Dataset entries
^^^^
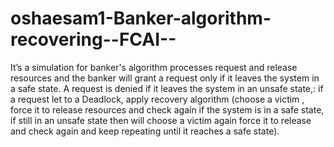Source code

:# oshaesam1-Banker-algorithm-recovering--FCAI--
It’s a simulation for banker's algorithm processes request and release resources and the banker will grant a request only if it leaves the system in a safe state. A request is denied if it leaves the system in an unsafe state,: if a request let to a Deadlock, apply recovery algorithm (choose a victim , force it  to release resources and check again if the system is in a safe state, if still in an unsafe  state then will choose a victim again force it to release and check again and keep  repeating until it reaches a safe state).
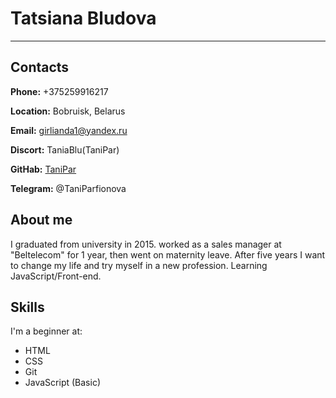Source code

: # Tatsiana Bludova
---
## Contacts
**Phone:** +375259916217

**Location:** Bobruisk, Belarus 

**Email:** <girlianda1@yandex.ru>

**Discort:** TaniaBlu(TaniPar)

**GitHab:** [TaniPar](https://github.com/TaniPar)

**Telegram:** @TaniParfionova
## About me
I graduated from university in 2015. worked as a sales manager at "Beltelecom" for 1 year, then went on maternity leave. After five years I want to change my life and try myself in a new profession. Learning JavaScript/Front-end.
	
## Skills
I'm a beginner at:

- HTML
- CSS
- Git
- JavaScript (Basic)

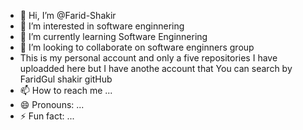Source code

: - 👋 Hi, I’m @Farid-Shakir
- 👀 I’m interested in software enginnering
- 🌱 I’m currently learning Software Enginnering
- 💞️ I’m looking to collaborate on software enginners group
- This is my personal account and only a five repositories I have uploadded here but I have anothe account that You can search by FaridGul shakir gitHub
- 📫 How to reach me ...
- 😄 Pronouns: ...
- ⚡ Fun fact: ...

<!---
Farid-Shakir/Farid-Shakir is a ✨ special ✨ repository because its `README.md` (this file) appears on your GitHub profile.
You can click the Preview link to take a look at your changes.
--->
^^^^
Pull out each line of the listing above that contains the word "your".

_Solved problem_.
Farid-Shakir/Farid-Shakir is a ✨ special ✨ repository because its `README.md` (this file) appears on your GitHub profile.
You can click the Preview link to take a look at your changes.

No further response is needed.